Page images and extracted text
━━━━━━━━━━━━━━━━
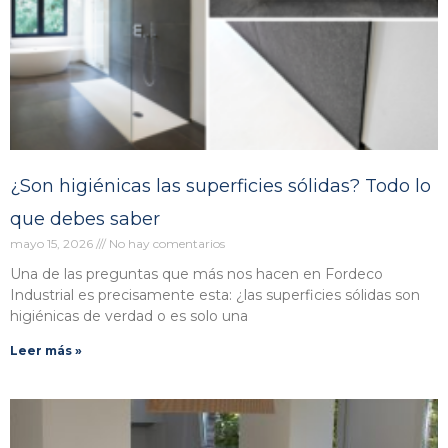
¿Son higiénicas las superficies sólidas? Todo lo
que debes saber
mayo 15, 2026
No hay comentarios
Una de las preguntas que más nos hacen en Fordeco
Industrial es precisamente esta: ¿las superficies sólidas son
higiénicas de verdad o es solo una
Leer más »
━━━━━━━━━━━━━━━━
TASK INSTRUCTIONS
Return all the data exactly, pictures omitted.

FINAL ANSWER
¿Son higiénicas las superficies sólidas? Todo lo
que debes saber
mayo 15, 2026
No hay comentarios
Una de las preguntas que más nos hacen en Fordeco
Industrial es precisamente esta: ¿las superficies sólidas son
higiénicas de verdad o es solo una
Leer más »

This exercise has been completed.